Justin Lebuhn with David Crinnion at the InventOR competition
Justin Lebuhn (L) with David Crinnion (R) at the InventOR competition, June 29, at OIT in Klamath Falls, OR.

Just out of their graduation robes and caps, new Product Design alumni David Crinnion (’18) and Tanner Stickling (’18) took second place and $5,000 at InventOR’s recent Collegiate Challenge for their startup called AlgoteK. InventOR is a statewide invention and prototyping competition to encourage students to develop solutions to problems they encounter in their communities and translate those ideas into potential sustainable businesses.

Competing against 21 other student teams from 11 colleges and universities across Oregon, Crinnion and Stickling, along with current Environmental Studies students Justin Lebuhn and Tyler Young, also earned the Impact Award, a $2,500 prize for the business idea with the most potential positive impact. AlgoteK is a plastic replacement company that uses algae-based polymers to create products that are 100% biodegradable and environmentally safe, from the raw materials through to disposal. Teams were judged on the quality of their ideas, the strength of their pitches, and the viability of their prototypes.
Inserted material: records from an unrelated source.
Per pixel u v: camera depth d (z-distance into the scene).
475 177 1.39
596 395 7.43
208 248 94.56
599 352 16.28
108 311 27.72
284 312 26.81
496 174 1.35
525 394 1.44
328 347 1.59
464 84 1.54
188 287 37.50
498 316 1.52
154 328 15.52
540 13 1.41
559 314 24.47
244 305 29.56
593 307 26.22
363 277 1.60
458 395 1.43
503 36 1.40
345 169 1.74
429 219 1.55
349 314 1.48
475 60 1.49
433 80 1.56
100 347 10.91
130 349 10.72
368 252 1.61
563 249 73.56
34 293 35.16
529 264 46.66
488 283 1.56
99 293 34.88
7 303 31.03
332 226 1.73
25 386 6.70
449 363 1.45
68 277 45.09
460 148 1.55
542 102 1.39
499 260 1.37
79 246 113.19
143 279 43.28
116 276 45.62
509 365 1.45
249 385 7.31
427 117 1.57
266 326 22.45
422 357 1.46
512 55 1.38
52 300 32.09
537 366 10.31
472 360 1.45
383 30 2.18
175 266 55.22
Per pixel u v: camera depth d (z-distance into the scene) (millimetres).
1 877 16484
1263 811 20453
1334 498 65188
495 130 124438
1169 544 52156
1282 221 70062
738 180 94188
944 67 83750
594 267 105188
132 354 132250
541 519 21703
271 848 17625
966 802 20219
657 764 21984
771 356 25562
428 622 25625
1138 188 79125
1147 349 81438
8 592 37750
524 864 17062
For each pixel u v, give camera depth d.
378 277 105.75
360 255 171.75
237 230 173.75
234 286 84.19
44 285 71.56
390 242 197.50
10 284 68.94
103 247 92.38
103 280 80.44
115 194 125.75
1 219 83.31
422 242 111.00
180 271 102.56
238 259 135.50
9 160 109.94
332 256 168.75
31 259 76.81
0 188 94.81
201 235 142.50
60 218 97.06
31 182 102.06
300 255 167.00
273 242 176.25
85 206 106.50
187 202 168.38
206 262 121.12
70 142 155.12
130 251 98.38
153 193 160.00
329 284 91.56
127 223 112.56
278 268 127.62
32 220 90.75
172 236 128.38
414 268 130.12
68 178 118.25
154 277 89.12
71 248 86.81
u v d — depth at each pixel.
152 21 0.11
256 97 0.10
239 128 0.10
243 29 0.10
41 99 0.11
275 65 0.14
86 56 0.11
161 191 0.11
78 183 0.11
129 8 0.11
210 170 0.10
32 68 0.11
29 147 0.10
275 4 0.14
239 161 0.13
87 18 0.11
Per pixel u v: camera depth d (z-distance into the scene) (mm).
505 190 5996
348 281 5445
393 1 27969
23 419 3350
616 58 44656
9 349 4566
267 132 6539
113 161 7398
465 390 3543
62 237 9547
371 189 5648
The quartet formed AlgoteK and are working hard to get the company launched as part of the Summer 2018 startup cohort at the Regional Accelerator & Innovation Network (RAIN Eugene), a business launch program and workspace in Downtown Eugene. The cohort, selected through a highly competitive application process, is participating in a 16-week program that offers intense training and mentoring to early growth-stage companies.
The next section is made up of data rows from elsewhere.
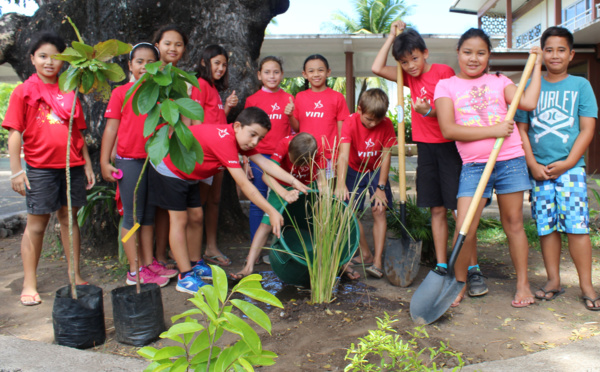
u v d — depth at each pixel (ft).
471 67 9.94
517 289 10.14
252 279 4.56
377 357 7.51
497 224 17.95
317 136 13.15
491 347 7.97
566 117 9.84
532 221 18.29
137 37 14.57
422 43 11.21
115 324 8.55
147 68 7.00
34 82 10.35
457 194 10.71
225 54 12.73
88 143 14.23
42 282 11.94
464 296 10.66
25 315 9.80
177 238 10.92
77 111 10.73
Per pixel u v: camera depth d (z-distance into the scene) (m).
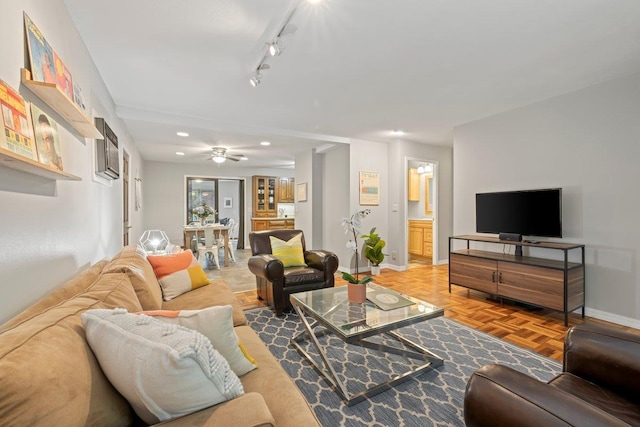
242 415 0.80
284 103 3.34
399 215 5.20
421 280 4.50
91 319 0.92
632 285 2.70
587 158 2.95
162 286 2.23
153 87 2.88
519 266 3.05
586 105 2.95
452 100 3.27
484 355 2.21
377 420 1.55
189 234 5.60
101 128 2.30
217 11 1.78
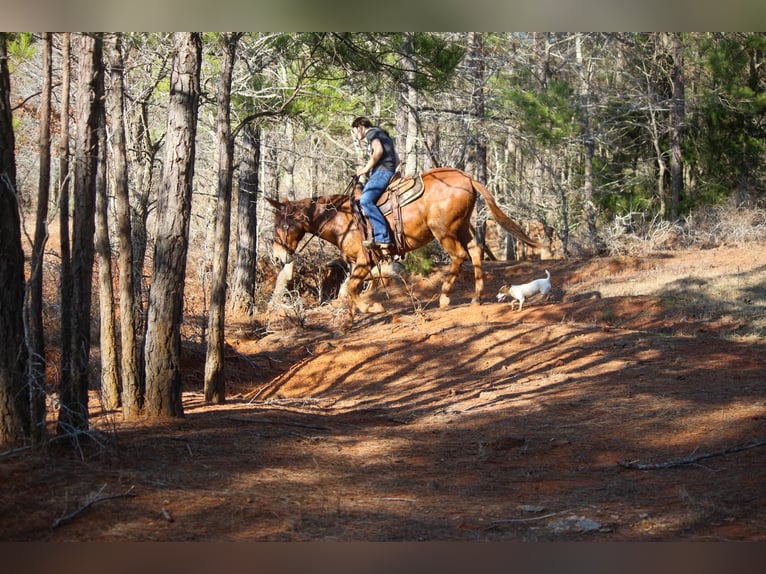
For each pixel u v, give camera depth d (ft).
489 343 39.88
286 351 45.70
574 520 17.22
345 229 47.65
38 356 19.77
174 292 26.09
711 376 31.22
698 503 18.15
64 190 20.27
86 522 15.66
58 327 39.58
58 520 15.42
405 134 64.80
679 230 78.23
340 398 35.40
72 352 20.58
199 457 21.40
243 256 56.59
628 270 60.39
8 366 19.52
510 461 23.13
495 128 74.23
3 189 19.17
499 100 71.00
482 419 28.17
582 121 79.25
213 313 31.83
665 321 43.27
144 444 22.02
Kiersten Muenchinger, Head of the Department of Product Design in the School of Art + Design at the UO, is a mentor at RAIN. The Product Design program offers studio courses that support students in developing product-based businesses. AlgoteK was supported through one such studio, PD485: Design Entrepreneurship, taught by Muenchinger in spring term, as well as through independent study coursework since last summer when they started the venture through the Sustainable Invention Immersion Week. So, the final InventOR competition, held in June, represented the culmination of a year of honing ideas and developing and refining prototypes.

“We strive to help our students build ventures and careers in many ways, no matter how their aspirations develop,” said Muenchinger.